[Stored data entries]
=== Section Start ===

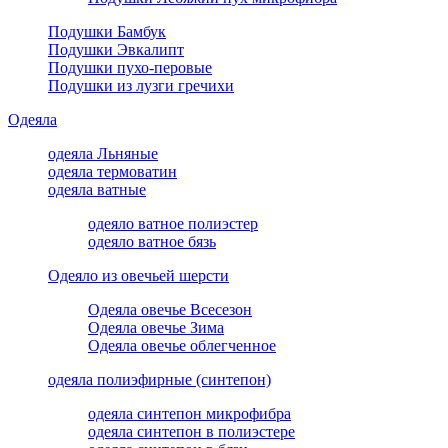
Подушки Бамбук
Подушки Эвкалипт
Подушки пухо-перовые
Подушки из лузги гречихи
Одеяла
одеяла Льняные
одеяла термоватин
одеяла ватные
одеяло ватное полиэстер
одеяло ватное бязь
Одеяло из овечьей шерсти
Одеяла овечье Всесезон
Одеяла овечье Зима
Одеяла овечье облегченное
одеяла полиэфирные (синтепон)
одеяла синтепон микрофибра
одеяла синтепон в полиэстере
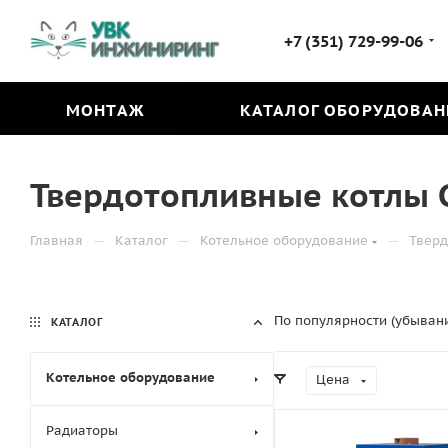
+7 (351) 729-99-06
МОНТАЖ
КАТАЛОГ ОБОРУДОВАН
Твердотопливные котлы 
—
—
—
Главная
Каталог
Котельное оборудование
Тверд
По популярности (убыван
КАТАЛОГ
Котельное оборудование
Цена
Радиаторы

=== Section End ===

• [Task description] Lay out the text lines from every row above as a single numbered list, skipping any blank lines. Leave the pictures out of your answer.

• [Answer space]
1. Подушки Бамбук
2. Подушки Эвкалипт
3. Подушки пухо-перовые
4. Подушки из лузги гречихи
5. Одеяла
6. одеяла Льняные
7. одеяла термоватин
8. одеяла ватные
9. одеяло ватное полиэстер
10. одеяло ватное бязь
11. Одеяло из овечьей шерсти
12. Одеяла овечье Всесезон
13. Одеяла овечье Зима
14. Одеяла овечье облегченное
15. одеяла полиэфирные (синтепон)
16. одеяла синтепон микрофибра
17. одеяла синтепон в полиэстере
18. +7 (351) 729-99-06
19. МОНТАЖ
20. КАТАЛОГ ОБОРУДОВАН
21. Твердотопливные котлы 
22. —
23. —
24. —
25. Главная
26. Каталог
27. Котельное оборудование
28. Тверд
29. По популярности (убыван
30. КАТАЛОГ
31. Котельное оборудование
32. Цена
33. Радиаторы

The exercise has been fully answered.